To secure an accurate measure of the length of the pulse cycle, we measured from the sharp point R to R.1 A table for all the pulse-cycle data shown in these records would be very large and unwieldy. Data of this character for a series of similar electrocardiograms taken on one subject have been published elsewhere.2 Each individual pulse cycle (R to R distance) is measured, the unit being 0.01 second. In discussing such pulse changes, it is more logical to use pulse-cycle length than pulse-rate per minute. The two statements must not be confused. The data can be conveniently presented in the form of curves. An illustrative set of curves for an individual subject is given in figure 92. Records were taken for Mon on the five days, October 28, November 11, December 9, January 13, and January 27. In order to avoid a confused diagram, curves for only three dates are given, those for November 11, December 9, and January 27. In each case the curve is the average for two similar and consecutive records, separated by one minute or more of rest. The portion of the curve to the left of the heavy vertical line represents the period of quiet rest in the steamer chair. The pulse-cycle length varies somewhat, as is to be expected in any normal individual, due to the respiratory changes and other influences on the vagus. No signal or indication was given to the subject until the exact moment when he was to grasp the bar and "chin" himself, the beginning of which event is represented by the vertical heavy-line. Immediately at the beginning of exercise the cycle length is shortened and continues to decrease during the 5 seconds of muscular tension, the end of which is indicated in each curve by a short vertical line.

1 Miles. Carnegie Inat. Weah. Pub. No. 266, 1918, p. 95. 2 Miles. ibid., p. 98. table 17.

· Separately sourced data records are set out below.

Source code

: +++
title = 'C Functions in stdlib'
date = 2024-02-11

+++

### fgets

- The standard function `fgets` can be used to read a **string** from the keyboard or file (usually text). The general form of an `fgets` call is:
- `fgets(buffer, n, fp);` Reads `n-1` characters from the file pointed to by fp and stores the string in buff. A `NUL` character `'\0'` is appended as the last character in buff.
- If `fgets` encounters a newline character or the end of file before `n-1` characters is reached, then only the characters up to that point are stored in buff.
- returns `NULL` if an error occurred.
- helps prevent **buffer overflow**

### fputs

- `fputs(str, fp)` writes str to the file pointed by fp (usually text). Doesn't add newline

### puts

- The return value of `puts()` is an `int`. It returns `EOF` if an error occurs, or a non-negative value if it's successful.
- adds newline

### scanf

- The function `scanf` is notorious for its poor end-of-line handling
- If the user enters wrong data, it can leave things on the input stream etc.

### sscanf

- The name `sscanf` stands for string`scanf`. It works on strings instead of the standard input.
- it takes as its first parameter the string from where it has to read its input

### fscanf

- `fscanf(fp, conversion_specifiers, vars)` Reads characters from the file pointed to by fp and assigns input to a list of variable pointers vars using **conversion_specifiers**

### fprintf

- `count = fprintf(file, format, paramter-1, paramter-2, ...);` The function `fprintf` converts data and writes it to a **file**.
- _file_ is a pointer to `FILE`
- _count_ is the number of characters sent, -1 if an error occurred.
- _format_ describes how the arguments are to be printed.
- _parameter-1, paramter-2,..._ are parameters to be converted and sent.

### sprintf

The curve for December 9 in figure 92 is at a higher level - i. e., a faster pulse-rate - particularly in the period of quiet and of rest. It is also to be observed in the case of this curve that at the end of the exertion the pulse continues to rise during about 5 cycles, after which it shows a steep decline. December 9 was not long after the Thanksgiving vacation, and the pulse-rate had risen on this date to more nearly its normal level. On November 11 and January 27 the reduced diet had been in force for several weeks continuously in each case and the pulse was at a lower level. The difference in level between December 9 and the other two dates is particularly prominent in the quiet pulse, that is, preceding the activity. It is less prominent in the rest pulse following the activity and rather slight during the activity. It is significant that the cycle length during exercise is so nearly the same, even though the resting pulse is at rather widely different levels. It would appear that in the case of this individual the given amount of exercise required a pulse-rate of about a certain level, and that in the case of the lower resting rate the tone of the vagus is higher or is somewhat more affected at the time of the exercise.

Fig. 92. - Changes in the pulse-cycle duration with exertion, Kirk G. Montague.